**DATA PROVIDED**
■ ■ ■

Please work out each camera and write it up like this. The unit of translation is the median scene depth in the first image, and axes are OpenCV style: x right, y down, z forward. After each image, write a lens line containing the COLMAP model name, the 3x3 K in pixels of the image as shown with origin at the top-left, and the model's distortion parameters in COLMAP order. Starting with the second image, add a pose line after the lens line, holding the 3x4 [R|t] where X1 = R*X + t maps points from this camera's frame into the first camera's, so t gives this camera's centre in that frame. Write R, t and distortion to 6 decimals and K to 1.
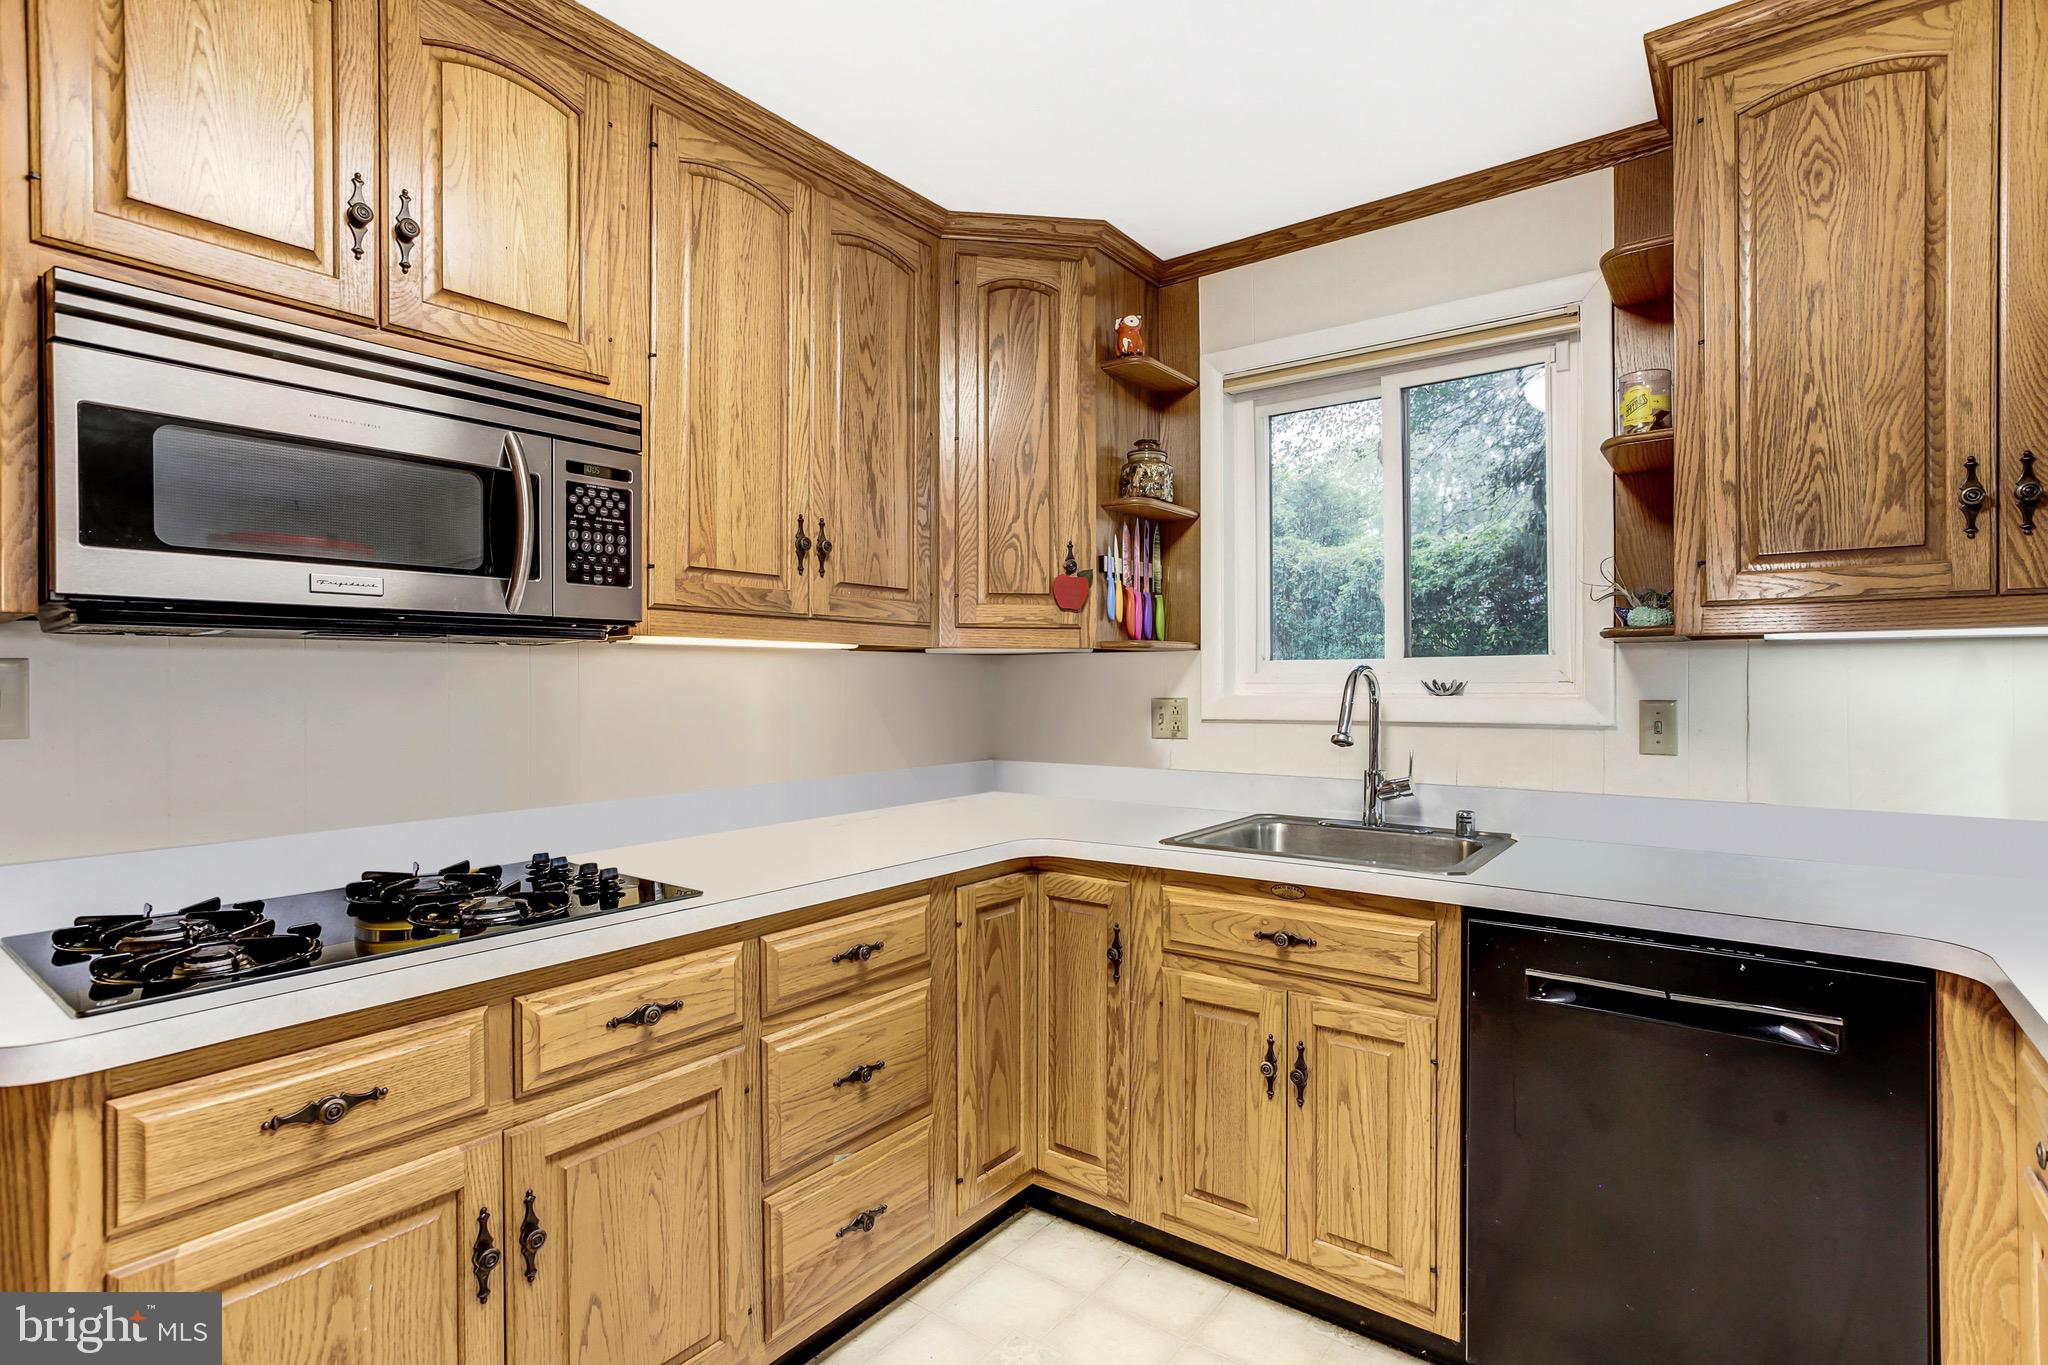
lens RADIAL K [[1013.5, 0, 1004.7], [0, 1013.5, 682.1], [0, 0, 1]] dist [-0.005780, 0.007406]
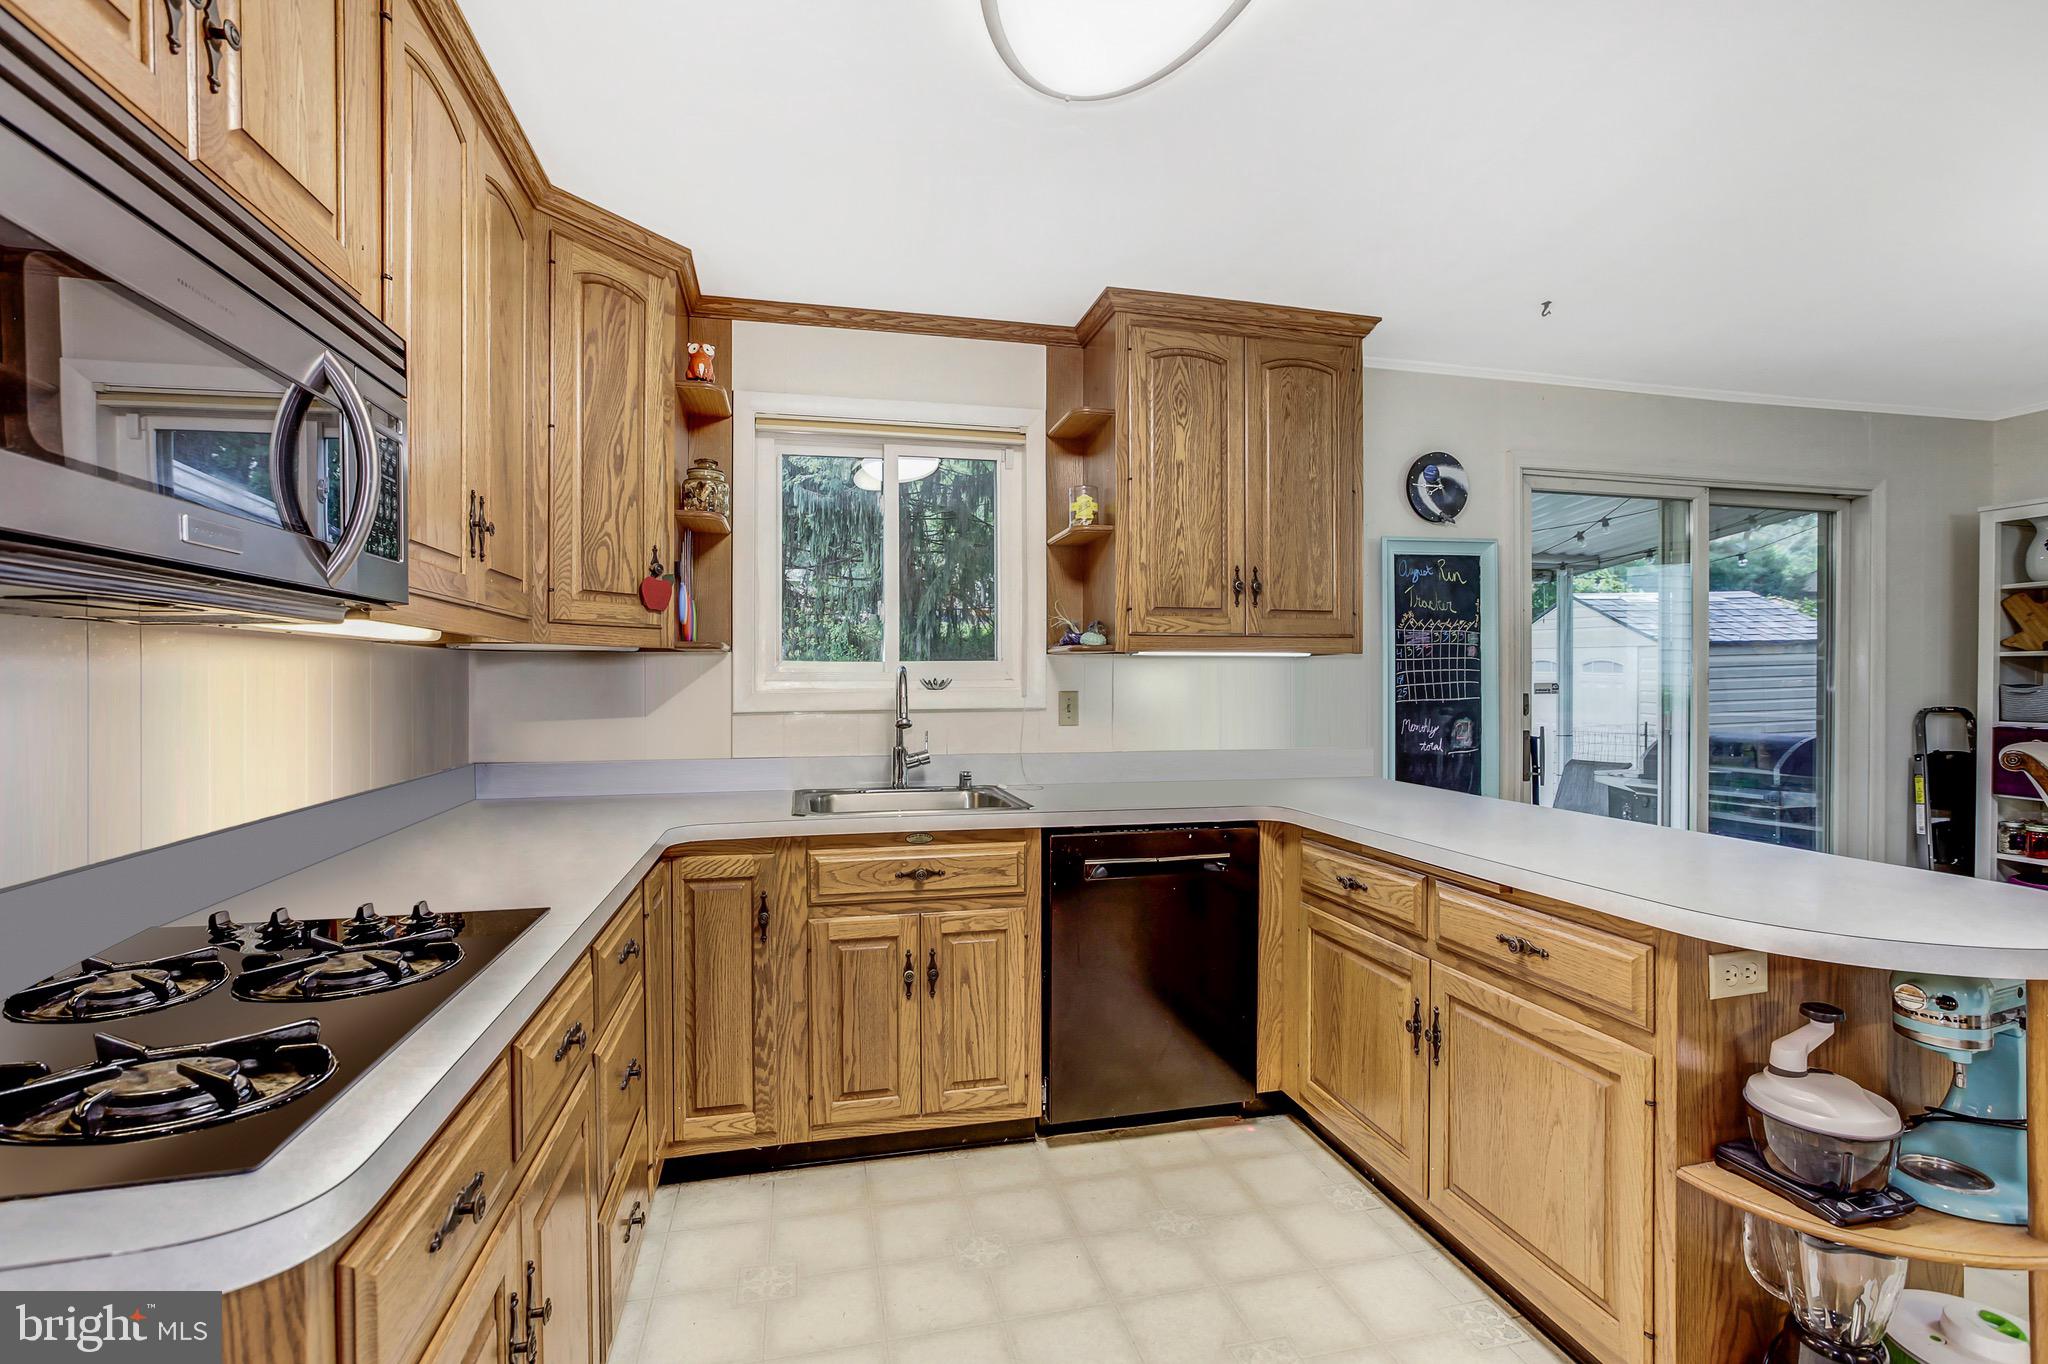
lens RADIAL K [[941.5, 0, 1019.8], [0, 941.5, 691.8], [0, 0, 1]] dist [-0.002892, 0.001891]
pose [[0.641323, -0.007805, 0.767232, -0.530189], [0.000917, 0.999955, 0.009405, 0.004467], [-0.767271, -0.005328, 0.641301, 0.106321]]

■ ■ ■

**WHAT IS BEING ASKED**
The whole listing above, line by line, needs to be copied exactly, except for any images.

**WRITTEN ANSWER**
Please work out each camera and write it up like this. The unit of translation is the median scene depth in the first image, and axes are OpenCV style: x right, y down, z forward. After each image, write a lens line containing the COLMAP model name, the 3x3 K in pixels of the image as shown with origin at the top-left, and the model's distortion parameters in COLMAP order. Starting with the second image, add a pose line after the lens line, holding the 3x4 [R|t] where X1 = R*X + t maps points from this camera's frame into the first camera's, so t gives this camera's centre in that frame. Write R, t and distortion to 6 decimals and K to 1.
lens RADIAL K [[1013.5, 0, 1004.7], [0, 1013.5, 682.1], [0, 0, 1]] dist [-0.005780, 0.007406]
lens RADIAL K [[941.5, 0, 1019.8], [0, 941.5, 691.8], [0, 0, 1]] dist [-0.002892, 0.001891]
pose [[0.641323, -0.007805, 0.767232, -0.530189], [0.000917, 0.999955, 0.009405, 0.004467], [-0.767271, -0.005328, 0.641301, 0.106321]]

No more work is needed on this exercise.